At the check-up, the patient reports that she has been feeling very well but that she has noticed a slight stiffness in her limbs for a few days, but nothing else: it is decided to administer a few globules of Natrum muriaticum 200 CH diluted in water and dynamized at least 10 times.

On a couple of occasions, she reports feeling well over the phone: she will return for a check-up in a few months if there are no further developments.

January 20, 2025:

Check-up – The patient is in good health, climbs and descends stairs without difficulty, lifts weights without difficulty, is in good spirits, is not angry at all, and speaks without haste or anger.  

It is suggested that she manage any subsequent administrations of the medication on her own, without neglecting to return for a check-up at least every six months in case there is no longer a positive response to the repeated dose of Natrum muriaticum.

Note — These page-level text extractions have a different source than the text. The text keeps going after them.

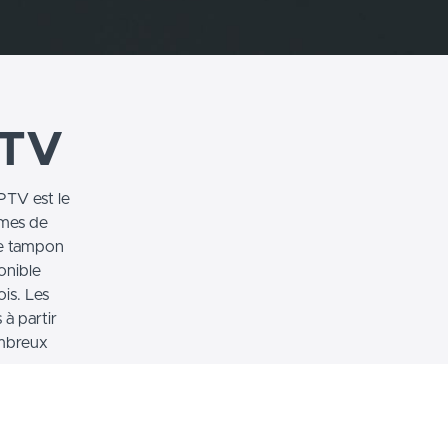
PTV
PTV est le
umes de
re tampon
onible
is. Les
 à partir
ombreux
ous
. C'est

Natrum muriaticum 200 CH should only be repeated when symptoms reappear, in small quantities (10 globules) of water, dynamizing it a little more each time than the previous time, i.e., giving the solution a few more succussions than the previous administration.

July 22, 2025:

The patient is still in good health, moves very well, and her blood tests are good. At the last check-up, the rheumatologist decided to suspend Methotrexate and cyclosporine and to maintain only 2.5 mg of prednisone (sic, !!!).  It was not necessary to repeat any administration of the homeopathic remedy.

December 19, 2025: 

The situation remains unchanged. A few days earlier, Adele took a few globules of Natrum muriaticum 200 CH in water, more out of fear that her symptoms would reappear than because they had actually reappeared (according to her, the symptoms of fasciitis seem to be very minimal and subtle).

February 9, 2026

How is Adele doing?

She has not taken any more Natrum Muriaticum globules and is in good health. She will contact me if any symptoms reappear, but I will see her again at the end of May anyway.

RESULT

To date, the case is progressing positively. Adele has resumed a normal life and is able to do everything without any particular problems or limitations.

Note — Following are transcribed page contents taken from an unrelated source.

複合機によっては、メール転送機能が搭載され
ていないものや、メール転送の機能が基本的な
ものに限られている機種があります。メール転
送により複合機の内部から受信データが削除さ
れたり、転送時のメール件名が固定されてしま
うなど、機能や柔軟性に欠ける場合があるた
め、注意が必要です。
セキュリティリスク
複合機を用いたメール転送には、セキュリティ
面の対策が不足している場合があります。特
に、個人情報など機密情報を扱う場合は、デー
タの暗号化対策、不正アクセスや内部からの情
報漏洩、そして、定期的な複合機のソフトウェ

This is, of course, a complex condition that will need to be monitored over time, assessing any changes, aggravations, and the need to review any symptoms that may appear.

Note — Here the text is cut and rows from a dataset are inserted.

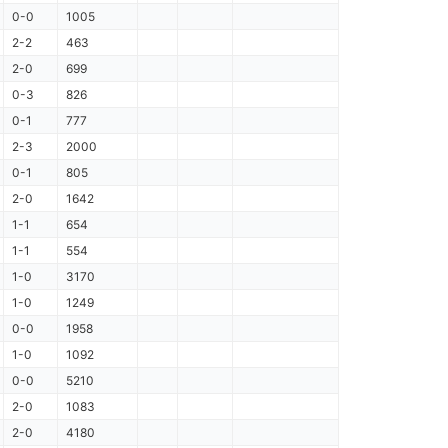
0-0
1005
2-2
463
2-0
699
0-3
826
0-1
777
2-3
2000
0-1
805
2-0
1642
1-1
654
1-1
554
1-0
3170
1-0
1249
0-0
1958
1-0
1092
0-0
5210
2-0
1083
2-0
4180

We would like to remind you that the goal of homeopathic treatment is not simply to make this or that symptom disappear (a result that can certainly be achieved with conventional therapy without, however, improving the patient’s overall mental and physical condition and susceptibility to illness), but to address the true cause of the disease which, as Hahnemann indicates in paragraph 5 of the Organon, confirmed by many of the most illustrious homeopaths over two centuries) is the MIASMATIC CONDITION OF THE PATIENT (it is useful to the physician, as it helps him to treat everything related to the exciting or occasional cause, more likely in acute disease, as well as the most salient points in the history of chronic disease, which enables him to discover the fundamental cause, which is generally due to a chronic miasm) .

Homeopathic therapy prescribed according to Hahnemann’s criteria proved effective, at least until the patient’s last check-up. The symptoms reported by the patient, corresponding to the experimental symptoms of the remedy, were resolved by the administration of the homeopathic medicine. Organon paragraph 2: “The highest ideal of a cure is to restore health quickly, gently, and permanently; that is, to remove and destroy the entire disease by the shortest, safest, and least harmful means, based on principles that are easy to understand.”

CONCLUSIONS  – 

This clinical case confirms the dictates of the LMHI definition of homeopathy, which is based on the paragraphs of the Organon

The LMHI (Liga Medicorum Homoeopathica Internationalis) defines: 

“Homeopathy is a method of medical practice that aims to improve the health of an organism through the administration of medicines that have been tested, potentized, and individually selected according to the Law of Similitude.”

LMHI-ECH: Training standards for member schools – 2012, p. 5

The approach is holistic, considering the patient as a whole (physical, mental, and emotional) to stimulate self-healing mechanisms and reduce inherited and/or acquired miasmatic burdens.